▶ **The problem**
Select every line containing the word "primitives" from the material, and copy those lines.

Data to process Start Marker

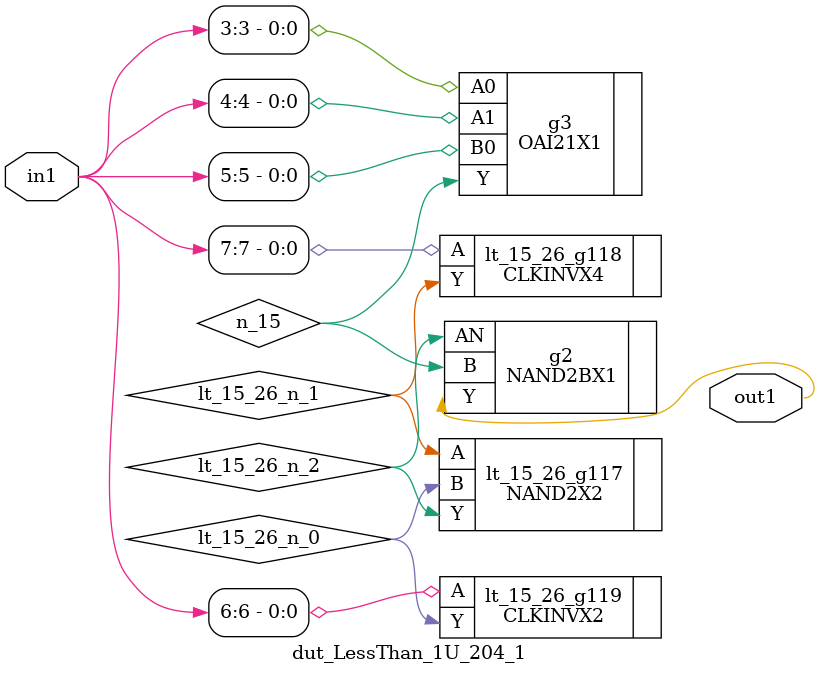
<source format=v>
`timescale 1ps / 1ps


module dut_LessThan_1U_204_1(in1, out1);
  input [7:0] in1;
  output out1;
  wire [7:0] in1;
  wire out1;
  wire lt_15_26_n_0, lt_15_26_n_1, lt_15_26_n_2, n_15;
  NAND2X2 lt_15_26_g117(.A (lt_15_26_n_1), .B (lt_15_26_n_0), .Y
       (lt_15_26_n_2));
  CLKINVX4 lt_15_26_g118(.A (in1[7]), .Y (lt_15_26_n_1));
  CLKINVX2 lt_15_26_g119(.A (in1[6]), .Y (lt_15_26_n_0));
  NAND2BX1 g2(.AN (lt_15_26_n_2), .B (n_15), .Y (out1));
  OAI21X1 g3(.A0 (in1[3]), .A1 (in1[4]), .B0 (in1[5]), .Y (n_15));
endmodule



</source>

Data to process End Marker
Data to process Start Marker

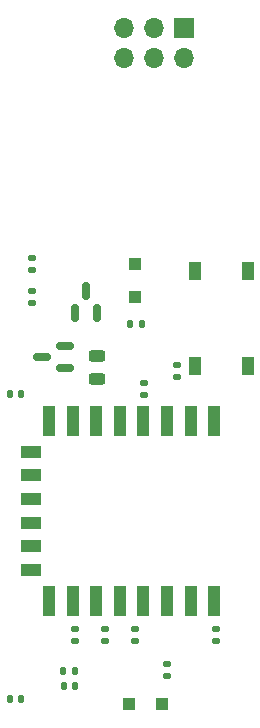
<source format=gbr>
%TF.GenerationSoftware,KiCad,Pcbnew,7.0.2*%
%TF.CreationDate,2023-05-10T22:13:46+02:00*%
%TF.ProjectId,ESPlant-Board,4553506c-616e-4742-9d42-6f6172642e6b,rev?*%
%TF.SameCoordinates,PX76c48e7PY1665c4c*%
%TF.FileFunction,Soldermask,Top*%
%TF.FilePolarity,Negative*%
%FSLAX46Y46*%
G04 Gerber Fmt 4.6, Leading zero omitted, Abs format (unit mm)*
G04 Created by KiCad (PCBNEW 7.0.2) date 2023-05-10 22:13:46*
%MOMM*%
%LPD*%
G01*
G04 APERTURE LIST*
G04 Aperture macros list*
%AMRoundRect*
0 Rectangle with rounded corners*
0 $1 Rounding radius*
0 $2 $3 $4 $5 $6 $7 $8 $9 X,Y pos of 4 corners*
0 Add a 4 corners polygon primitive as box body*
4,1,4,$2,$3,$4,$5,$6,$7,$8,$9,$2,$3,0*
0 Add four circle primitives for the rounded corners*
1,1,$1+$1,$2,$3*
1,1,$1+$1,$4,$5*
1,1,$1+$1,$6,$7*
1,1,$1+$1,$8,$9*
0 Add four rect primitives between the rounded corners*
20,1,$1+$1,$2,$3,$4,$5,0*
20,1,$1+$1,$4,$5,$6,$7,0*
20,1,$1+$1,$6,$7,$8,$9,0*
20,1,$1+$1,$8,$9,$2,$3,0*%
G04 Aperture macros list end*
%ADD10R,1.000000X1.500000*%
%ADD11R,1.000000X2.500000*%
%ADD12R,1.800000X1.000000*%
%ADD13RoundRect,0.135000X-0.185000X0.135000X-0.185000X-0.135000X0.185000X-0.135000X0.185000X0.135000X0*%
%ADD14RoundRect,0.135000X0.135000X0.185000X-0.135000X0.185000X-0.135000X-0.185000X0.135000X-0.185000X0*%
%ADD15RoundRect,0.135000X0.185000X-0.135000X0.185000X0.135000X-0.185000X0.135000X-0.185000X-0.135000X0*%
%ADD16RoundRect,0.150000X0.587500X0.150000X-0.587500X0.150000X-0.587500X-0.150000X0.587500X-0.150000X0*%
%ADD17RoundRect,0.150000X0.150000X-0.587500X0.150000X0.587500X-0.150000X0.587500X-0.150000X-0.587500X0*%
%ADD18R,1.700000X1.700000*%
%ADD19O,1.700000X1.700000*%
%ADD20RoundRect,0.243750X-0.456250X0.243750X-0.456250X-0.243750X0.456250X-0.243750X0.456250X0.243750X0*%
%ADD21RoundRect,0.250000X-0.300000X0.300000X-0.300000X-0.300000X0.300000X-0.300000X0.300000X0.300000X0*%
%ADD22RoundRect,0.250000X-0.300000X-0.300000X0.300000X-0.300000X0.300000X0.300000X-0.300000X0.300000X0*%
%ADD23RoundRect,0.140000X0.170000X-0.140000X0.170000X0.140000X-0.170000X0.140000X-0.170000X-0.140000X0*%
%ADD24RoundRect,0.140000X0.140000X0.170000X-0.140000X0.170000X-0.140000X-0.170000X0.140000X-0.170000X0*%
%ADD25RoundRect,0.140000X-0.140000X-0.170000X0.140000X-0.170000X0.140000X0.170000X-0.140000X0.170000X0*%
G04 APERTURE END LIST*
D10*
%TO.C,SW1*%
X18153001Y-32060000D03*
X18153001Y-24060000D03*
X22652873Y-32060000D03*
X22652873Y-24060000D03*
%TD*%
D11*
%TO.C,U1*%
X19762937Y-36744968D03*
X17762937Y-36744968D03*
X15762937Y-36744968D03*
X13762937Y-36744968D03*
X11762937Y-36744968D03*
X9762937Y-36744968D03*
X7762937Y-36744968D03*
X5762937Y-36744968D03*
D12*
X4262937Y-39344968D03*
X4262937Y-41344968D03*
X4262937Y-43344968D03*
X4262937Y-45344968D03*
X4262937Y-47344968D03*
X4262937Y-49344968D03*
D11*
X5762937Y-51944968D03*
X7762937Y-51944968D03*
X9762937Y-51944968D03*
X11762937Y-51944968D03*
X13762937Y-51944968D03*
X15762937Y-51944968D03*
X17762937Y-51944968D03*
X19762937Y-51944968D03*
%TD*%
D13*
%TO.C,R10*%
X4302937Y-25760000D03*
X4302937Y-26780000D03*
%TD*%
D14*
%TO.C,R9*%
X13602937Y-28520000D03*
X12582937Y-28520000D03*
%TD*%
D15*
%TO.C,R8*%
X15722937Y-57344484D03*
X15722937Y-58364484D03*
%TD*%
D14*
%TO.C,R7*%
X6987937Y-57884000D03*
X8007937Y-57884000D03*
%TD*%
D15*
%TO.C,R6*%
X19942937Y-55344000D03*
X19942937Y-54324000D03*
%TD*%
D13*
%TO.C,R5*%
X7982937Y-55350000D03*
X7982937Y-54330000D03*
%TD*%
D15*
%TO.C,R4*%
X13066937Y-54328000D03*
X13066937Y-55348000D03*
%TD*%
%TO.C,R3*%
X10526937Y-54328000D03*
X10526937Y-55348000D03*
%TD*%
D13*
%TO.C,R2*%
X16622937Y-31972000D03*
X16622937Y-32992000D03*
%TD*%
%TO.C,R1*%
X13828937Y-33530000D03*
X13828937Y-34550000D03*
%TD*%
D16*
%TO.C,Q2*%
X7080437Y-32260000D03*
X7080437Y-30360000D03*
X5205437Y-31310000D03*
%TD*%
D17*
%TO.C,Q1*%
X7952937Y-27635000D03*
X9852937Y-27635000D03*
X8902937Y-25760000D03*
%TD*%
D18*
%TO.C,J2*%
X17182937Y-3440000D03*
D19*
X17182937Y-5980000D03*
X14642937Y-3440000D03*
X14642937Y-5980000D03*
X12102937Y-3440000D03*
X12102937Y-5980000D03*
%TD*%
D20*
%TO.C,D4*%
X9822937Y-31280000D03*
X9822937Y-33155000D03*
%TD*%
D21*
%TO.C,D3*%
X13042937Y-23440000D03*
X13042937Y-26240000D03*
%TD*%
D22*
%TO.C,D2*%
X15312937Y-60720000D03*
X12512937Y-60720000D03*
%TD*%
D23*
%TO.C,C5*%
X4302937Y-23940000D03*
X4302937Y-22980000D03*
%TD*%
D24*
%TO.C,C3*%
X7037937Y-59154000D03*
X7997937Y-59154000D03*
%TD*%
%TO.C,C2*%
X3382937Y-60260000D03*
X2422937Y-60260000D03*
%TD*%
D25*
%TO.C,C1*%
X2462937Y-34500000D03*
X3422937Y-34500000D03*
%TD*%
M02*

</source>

Data to process End Marker

▶ **The completed task**
0 Add four circle primitives for the rounded corners*
0 Add four rect primitives between the rounded corners*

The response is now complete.